На вопрос, не жалеет ли о несостоявшейся карьере косметолога, сейчас в ответ только смеется. Говорит, что это осталось как хобби: приятно нанести масочку, поправить брови.
«Здесь, в больнице, ты спасаешь жизнь, заново учишь ходить и говорить, ты лечишь, ты нужен людям. Это дает возможность посмотреть на жизнь с другой стороны и понять, где твое призвание. Пока медицина – в моем сердце», – говорит Света Колесникова.
В глубину моря
Светлана Колесникова выросла на море, в Новороссийске. Имеет звание мастера по спортивной ходьбе. С детства плавала, конечно. Но вот серьезно заниматься дайвингом начала в 2014 году, когда впервые оказалась в Египте. Сначала просто записалась на экскурсию по дайвингу, а через 2-3 месяца вернулась на море и уже начала обучаться серьезно. Сначала на открытой воде – ее учили, как перебороть момент страха, который может стать критичным. Признается, что было жестко: например, инструктор резко срывал маску, и надо быть научиться не паниковать. Потом «наныряла» до курса Advanced Open Water Diver с разрешенной глубиной до 40 метров, начала погружаться на затонувшие объекты.

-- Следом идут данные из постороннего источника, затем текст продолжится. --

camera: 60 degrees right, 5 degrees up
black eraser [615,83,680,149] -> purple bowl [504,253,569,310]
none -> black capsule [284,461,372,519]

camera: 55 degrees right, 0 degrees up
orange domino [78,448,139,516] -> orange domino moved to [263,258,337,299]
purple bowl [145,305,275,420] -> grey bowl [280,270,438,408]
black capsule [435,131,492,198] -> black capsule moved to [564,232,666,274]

«Как космос – только на дне», – говорит Светлана.
Конечно, у юной рисковой девушки не обошлось без серьезных ляпов.
«Первая подводная паника: погружались на затонувший объект в Египте, на корабль времен войны. Плыли группой, фонарик – только у ведущего, я плыла замыкающей, ориентируюсь по ластам предыдущего. Плыву и понимаю, что меня что-то схватило на месте, что я стою. Подумала: это гигантская рыба, она меня съест. А ласты – все дальше, полная темнота, и я думаю, что меня никто не найдет. Но сказала себе: «Стоп. Ты жива. Рыба тебя еще не съела». Успокоилась и поняла, что зацепилась баллоном. Еле отцепилась, выплыла. И это такое счастье, кода увидела свет! Мне потом подарили фонарик», – смеется Светлана.

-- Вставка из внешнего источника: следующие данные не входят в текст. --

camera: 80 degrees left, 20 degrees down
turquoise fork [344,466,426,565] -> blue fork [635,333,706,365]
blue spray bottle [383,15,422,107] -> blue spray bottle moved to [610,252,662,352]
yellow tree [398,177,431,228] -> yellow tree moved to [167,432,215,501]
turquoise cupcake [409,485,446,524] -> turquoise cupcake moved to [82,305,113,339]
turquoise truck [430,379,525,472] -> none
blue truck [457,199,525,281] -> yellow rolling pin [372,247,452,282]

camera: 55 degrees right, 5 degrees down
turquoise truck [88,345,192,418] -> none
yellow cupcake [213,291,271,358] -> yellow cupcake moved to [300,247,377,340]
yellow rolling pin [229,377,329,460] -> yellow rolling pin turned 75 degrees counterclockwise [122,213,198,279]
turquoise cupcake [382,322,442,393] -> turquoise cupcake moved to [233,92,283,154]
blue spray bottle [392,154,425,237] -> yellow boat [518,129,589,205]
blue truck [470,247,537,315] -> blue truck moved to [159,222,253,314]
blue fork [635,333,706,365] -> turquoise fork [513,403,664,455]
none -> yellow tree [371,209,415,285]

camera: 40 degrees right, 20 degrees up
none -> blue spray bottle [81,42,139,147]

Но экстрим под водой на этом не закончился.
«На Шри-Ланке с подругой пошли в горы, поднялись на высоту 3,5 тысячи метров, а потом – в море. Этого категорически нельзя делать, а мы инструкторов не предупредили, что были в горах. Погружаюсь: компьютер пищит. Начинаю голову поворачивать – а там кораллы разноцветные, красота какая-то… Почти галлюцинации уже пошли. А рядом – никого. Группы нет, бади-партнера нет, а мы – на глубине. К тому же мы погружались не со своим снаряжением, и с собой не было обязательного баллончика, чтобы постучать тем, кто наверху. Хорошо, что он был у инструктора, и я по звуку сориентировалась, куда двигаться. Дико страшно было, заканчивался кислород. Но мы вышли. Здорово нас отругали на берегу», – признается девушка.
Но пандемия на время отлучила от любимого увлечения. В Черном море погружаться ей не нравится – видимость плохая. В прошлом году друзья предложили погружаться на Ладоге, в сухом костюме. Но Света не любит холод – тоже не понравилось. Да и не видно ничего. Но важнее красот южных морей в ее экстремальном увлечении – психологический момент: научиться не паниковать, держать себя в руках, быстро принимать правильное решение.
«Мой аналог красной зоны, – смеется Света. – Это помогает в общении с пациентами. Начинаю отвлекать, рассказываю, как дышать, как избежать паники. Я занимаюсь для себя дыхательными практиками, что-то передаю пациентам».
Помимо мечты скорее окунуться в теплые моря она мечтает еще открыть фонд помощи онкобольным. Такой, чтобы человек, столкнувшийся с этой бедой, сразу получил всю помощь – и консультативную, и медицинскую, и психологическую – сразу и без беготни по инстанциям. Еще мечтает поехать в Таиланд в буддийский храм – медитировать, заниматься своими практиками. Если с Таиландом не получится, готова и на Ленинградскую область – говорит, что там есть любимое место при буддийском дацане, где можно отдохнуть душой и телом. И подготовиться к очередной задаче: она собирается заняться фридайвингом – погружениями на глубину на собственном дыхании. Сейчас занимается, как она говорит, проработкой своих страхов перед такими погружениями. И у нее, без сомнения, это получится.
Хрупкая, но такая сильная Света Колесникова меняет белый халат на белый СИЗ и возвращается в красную зону. У нее очередное суточное дежурство.